Sadly, this magical bird has been classified as vulnerable by the International Union for Conservation of Nature. Because it is a scavenger, it regularly suffers secondary poisoning by eating infected carcasses killed by hunters. Loss of habitat is also a serious contributor to its decline.
15. The Incas created the first-ever census
Back in the 1400s, the Incas didn’t have a written language. As a result, they used knots to record information. This ingenious record-keeping system worked using a ‘quipus’. Essentially a rope made from cotton or animal hair, it was used to make a census of the population.
Using different size and coloured quipu, the government were able to record the jobs, property and ages of their citizens by making knots in the quipus.
16. The Amazon River begins in Peru
The mighty Amazon River is one of the first things likely to spring to mind when you think of South America. But did you know that it actually starts in Peru?
There are currently three headwaters high up in the Andes mountains which have been deemed by scientists and geologists to be the starting point of the Amazon River. They are the Mantaro, Marañón and Apurímac.
17. Elongated skulls discovered in Paracas sparked an alien conspiracy
When the photos of the newly-discovered skulls in Paracas first hit the news, it was obvious something wasn’t quite right. Unlike a normal human skull, these skulls were abnormally long, leading some to claim they that were proof of alien existence.

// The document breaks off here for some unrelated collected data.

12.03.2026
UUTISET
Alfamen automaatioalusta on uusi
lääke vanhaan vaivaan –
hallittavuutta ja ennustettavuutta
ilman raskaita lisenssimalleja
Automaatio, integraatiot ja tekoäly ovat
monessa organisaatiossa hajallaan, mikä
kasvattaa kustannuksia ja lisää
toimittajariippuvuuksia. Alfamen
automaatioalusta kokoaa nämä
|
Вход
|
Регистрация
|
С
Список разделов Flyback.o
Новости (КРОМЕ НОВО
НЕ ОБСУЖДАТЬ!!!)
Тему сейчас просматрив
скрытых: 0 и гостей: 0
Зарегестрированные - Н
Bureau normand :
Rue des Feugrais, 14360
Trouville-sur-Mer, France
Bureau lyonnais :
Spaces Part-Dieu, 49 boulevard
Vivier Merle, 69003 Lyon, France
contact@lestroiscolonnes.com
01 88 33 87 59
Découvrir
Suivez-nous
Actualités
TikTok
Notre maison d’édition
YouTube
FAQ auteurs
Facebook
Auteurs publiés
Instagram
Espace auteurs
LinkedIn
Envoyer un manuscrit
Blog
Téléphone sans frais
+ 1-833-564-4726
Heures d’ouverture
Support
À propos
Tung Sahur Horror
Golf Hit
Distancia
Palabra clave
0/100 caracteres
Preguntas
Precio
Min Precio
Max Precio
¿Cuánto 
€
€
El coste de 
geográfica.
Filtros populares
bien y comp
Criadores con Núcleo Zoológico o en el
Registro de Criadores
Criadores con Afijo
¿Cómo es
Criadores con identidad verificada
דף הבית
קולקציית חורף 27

18. Peru has the second-largest number of shamans in the world
The old traditions are still alive and well in Peru which can be seen in its shaman community. These healers and shamans have largely descended from the Andean and jungle communities, preserving ancient teachings and culture.

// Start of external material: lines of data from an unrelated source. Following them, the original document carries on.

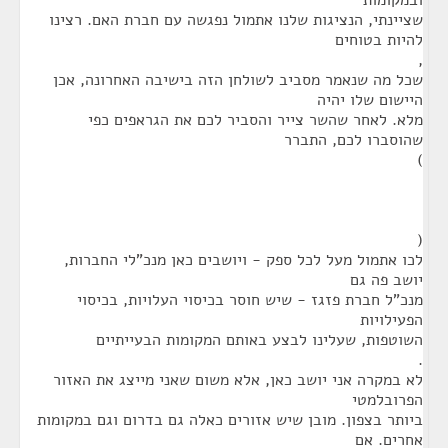
ובמקומות
שציינתי, הנציגות שלנו אתמול נפגשה עם חברת האם. רצינו
להיות בטוחים
,
שכל מה שנאמר מסביב לשולחן הזה בישיבה האחרונה, אכן
היישום שלו יהיה
מלא. לאחר שהשר צייר והסביר לכם את הגראפים כפי
שהוסברו לכם, התברר
)
(
לכו אתמול מעל לכל ספק - ויושבים כאן מנכ"לי החברות,
יושב פה גם
מנכ"ל חברת פזגז - שיש חוסר בכיסוי העלויות, בכיסוי
הפעילויות
השוטפות, שעלינו לבצע באותם המקומות הבעייתיים
.
לא במקרה אני יושב כאן, אלא משום שאני מייצג את האזור
הפרובלמטי
ביותר בצפון. מובן שיש אזורים כאלה גם בדרום וגם במקומות
אחרים. אם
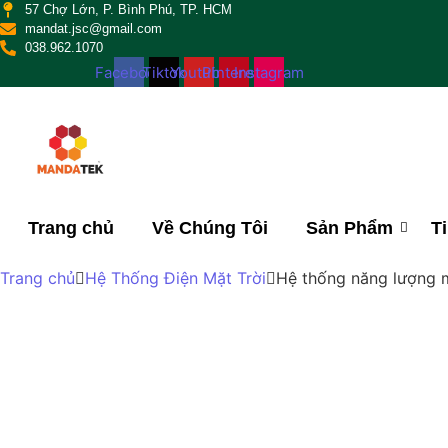
57 Chợ Lớn, P. Bình Phú, TP. HCM
mandat.jsc@gmail.com
038.962.1070
Facebook
Tiktok
Youtube
Pinterest
Instagram
Trang chủ
Về Chúng Tôi
Sản Phẩm
T
Trang chủ
Hệ Thống Điện Mặt Trời
Hệ thống năng lượng m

Shamanic tourism is big business in the country and every year, flocks of travellers head to the jungle to take part in San Pedro and Ayahuasca ceremonies. While traditionally used as plant medicine, these hallucinogens are still very powerful and can be dangerous.

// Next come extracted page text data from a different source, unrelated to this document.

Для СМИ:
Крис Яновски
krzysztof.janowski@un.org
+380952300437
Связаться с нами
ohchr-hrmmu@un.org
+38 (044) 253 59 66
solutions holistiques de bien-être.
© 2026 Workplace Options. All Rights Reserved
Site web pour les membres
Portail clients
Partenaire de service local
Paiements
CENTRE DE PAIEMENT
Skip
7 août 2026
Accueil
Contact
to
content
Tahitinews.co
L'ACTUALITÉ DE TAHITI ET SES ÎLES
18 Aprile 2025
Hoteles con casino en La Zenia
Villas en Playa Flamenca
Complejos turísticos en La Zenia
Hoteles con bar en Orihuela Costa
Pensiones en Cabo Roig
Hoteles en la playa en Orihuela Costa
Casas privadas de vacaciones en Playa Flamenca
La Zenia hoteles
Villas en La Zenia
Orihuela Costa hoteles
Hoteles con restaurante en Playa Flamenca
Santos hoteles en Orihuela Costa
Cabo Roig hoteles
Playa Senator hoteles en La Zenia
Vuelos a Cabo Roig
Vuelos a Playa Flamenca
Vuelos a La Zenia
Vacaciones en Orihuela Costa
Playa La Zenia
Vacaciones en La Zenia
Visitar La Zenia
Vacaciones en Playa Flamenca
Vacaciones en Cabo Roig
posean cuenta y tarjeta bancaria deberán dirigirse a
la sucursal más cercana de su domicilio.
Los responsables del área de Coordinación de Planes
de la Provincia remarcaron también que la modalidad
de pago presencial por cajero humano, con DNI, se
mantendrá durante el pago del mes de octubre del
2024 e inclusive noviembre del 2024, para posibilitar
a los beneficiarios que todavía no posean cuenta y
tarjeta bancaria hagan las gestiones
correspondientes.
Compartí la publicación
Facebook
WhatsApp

19. Guinea pigs are a delicacy in Peru
Guinea pigs may be a pet in some parts of the world but in Peru, along with a handful of other South American countries, they are considered to be food. This little rodent is regularly consumed in Andean regions, where it is usually roasted on a spit.
Known locally as ‘cuy’, guinea pigs are eaten as a delicacy. They usually come with all the trimmings too, by which we mean, teeth and feet. Eeek!
Travellers are pretty split on the idea of eating guinea pig and ultimately, the decision whether to partake in this local nibble is yours. However, those that have tried it say it tastes a lot like game with a really salty, crispy skin like chicken.
20. The world’s highest sand dune is in Peru
Cerro Blanco in the Nasca Valley is the highest sand dune in the entire world. This natural beast, considered to be ‘The Everest of the Desert’ is one of Peru’s best sandboarding destinations. The sand dune stands at 3,860 feet (1,176 meters) from base to tip and is taller than the largest mountain in England and Wales!
21. There are nearly 4,000 types of potato in Peru
Peru is the potato capital of the world! Domesticated up to 10,000 years ago in the Andean region, potatoes quickly became a staple of Peruvian cuisine. While none of us are strangers to this starchy superstar, few of us are probably aware of just how many different types of potatoes actually exist.
Peru’s potatoes range across the entire colour wheel, from yellow to black and all colours in between. They also come in all different shapes and sizes. And the coolest thing? Many varieties are only available in Peru! What are you waiting for? Get carb chomping!